The nucleus has been the target of many early studies in CNN segmentation. Investigators have successfully used several unique approaches and architectures to identify nuclear ROIs. For example, a PMap approach using CNNs gauges the probability of each pixel’s proximity, according to its intensity, to cell nuclei to determine nuclei locations [30]. Alternatively, Mask R-CNN utilizes a region proposal network, first zeroing in on the areas that may contain nuclei and iteratively finding their exact boundaries for nuclei detection [31].

In addition to cellular features, detection of unique cellular phenomena, such as mitoses, is enabled by CNN segmentation. A standard method for quantifying mitotic figures is the mitotic count. Counting mitoses requires the pathologist to (1) identify the tumor region with highest mitotic activity, (2) differentiate mitoses from nuclear pyknosis, and (3) count mitotic events in at least ten representative, non-overlapping high-power fields. Each of these challenges is both time-consuming and highly prone to interobserver variability. DL networks that use spatial context to identify mitosis using a max pooling CNN have achieved significant success in mitosis identification [32]. A CNN feature set combined with domain-specific handcrafted features gave rise to a computationally economical model which successfully identified mitosis [27].

CNNs have also been used to identify broad areas that contain multiple ROIs. For instance, to recognize tissue alternations of nonalcoholic fatty liver disease, a CNN model attained almost 95% accuracy, paving the way for more feasible and rapid diagnosis [33]. A CNN trained on patch annotations to identify ROIs and post-process the segmentation with a fully connected conditional random field can be used to build a generalizable method for identifying regions of diagnostic relevance in histology images [34].

Artifact Discovery

There are a variety of artifacts in histology slides that can impede accurate computational diagnosis and hamper experts when using digitized WSIs. To address this challenge, CNNs can be used as quality control and correction tools. For example, a tool trained on different amounts of blurry histology and immunohistochemistry images can reliably identify artifactual ROIs. Tools such as these may soon be integrated with scanners to automatically re-scan artifactual ROIs and optimize the preparation process prior to pathologist interpretation [35].

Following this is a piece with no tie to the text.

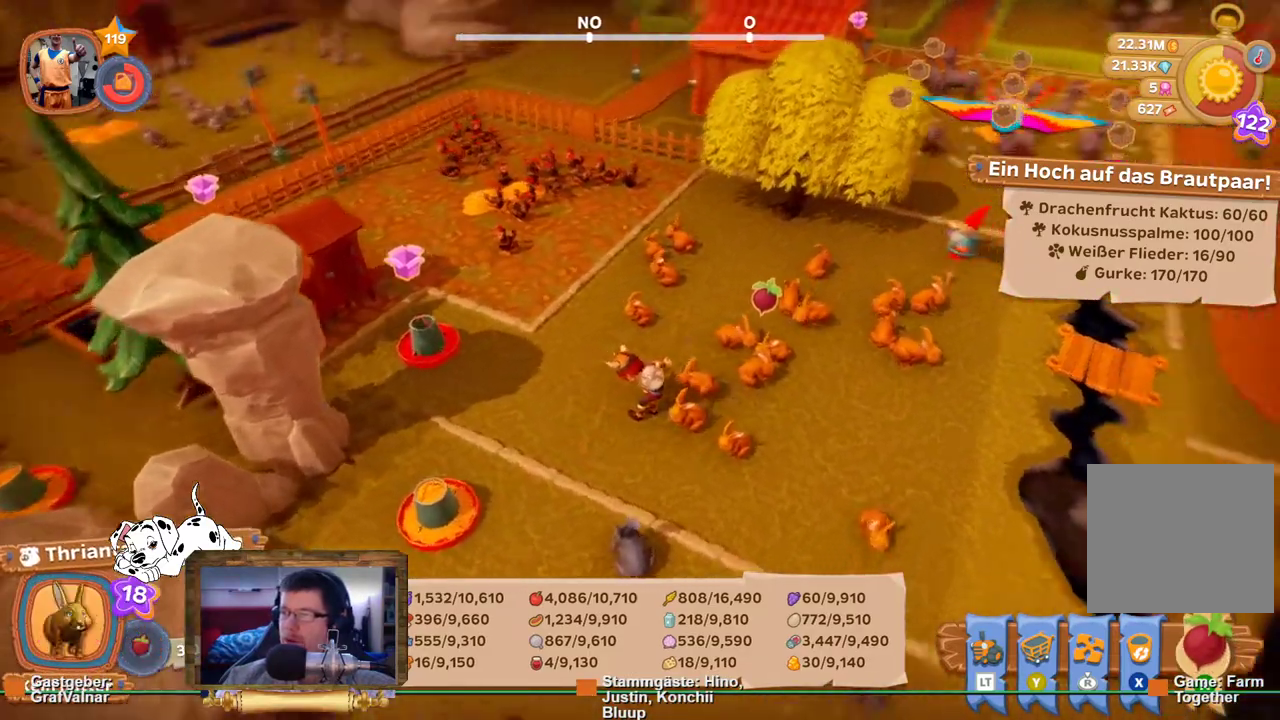
{"dt_ms": 500, "buttons": [], "left_stick": "center", "right_stick": "center", "events": [[133, "R2", "down"], [183, "R2", "up"], [400, "right_stick", "center"]]}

Classification (Diagnosis and Grading)

Diagnosis and grading are classification tasks conducted by the pathologist in daily practice. There are many examples of CNNs achieving success in this domain, showcasing the potential to reduce interpathologist discordance and hasten accurate diagnosis. For example, a CNN-based method presented an accuracy of 98% when using confidence-based scoring from a deep network to classify histology tissue of skin cancer into four main classes [36]. Another model, performing predictions on patches of WSIs using CNNs and subsequently aggregating these, was able to deliver whole slide classification close to pathologist decisions for subtypes of cancers [37]. Extending the classification paradigm, tumor grades can be identified using CNNs, as is evidenced by studies in the kidney [38], brain [39], and prostate [40]. A CNN training framework with the relevant labeled images can go a step further and directly prognosticate using WSIs from cancer [41].

Summary

This is an exciting time in pathology diagnostics. CNNs are powerful tools for complex image analysis, making them ideal for digital pathology applications. The workflow of CNN development on WSIs has several challenges, and the perspective of the pathologist is welcome at every stage of model development. As it is widely deployed and adopted in clinical settings, WSI technology will allow pathologists to rapidly access and share images easily. Once well integrated with clinical workflows, WSI will be increasingly used in CNNs and AI applications for feature selection, tumor diagnosis, tumor grading, and developing image-based prognostic assays. Progress in CNN- and AI-based tool development will be further accelerated as overall WSI adoption for primary diagnosis and other clinical applications moves forward.